== Work item ==
Copy the listing below line for line, with every word unchanged, and leave out the pictures.

....

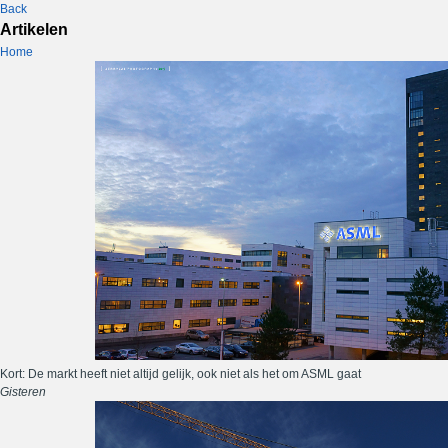
Back
Artikelen
Home
Kort: De markt heeft niet altijd gelijk, ook niet als het om ASML gaat
Gisteren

....

== Answer to this task ==
Back
Artikelen
Home
Kort: De markt heeft niet altijd gelijk, ook niet als het om ASML gaat
Gisteren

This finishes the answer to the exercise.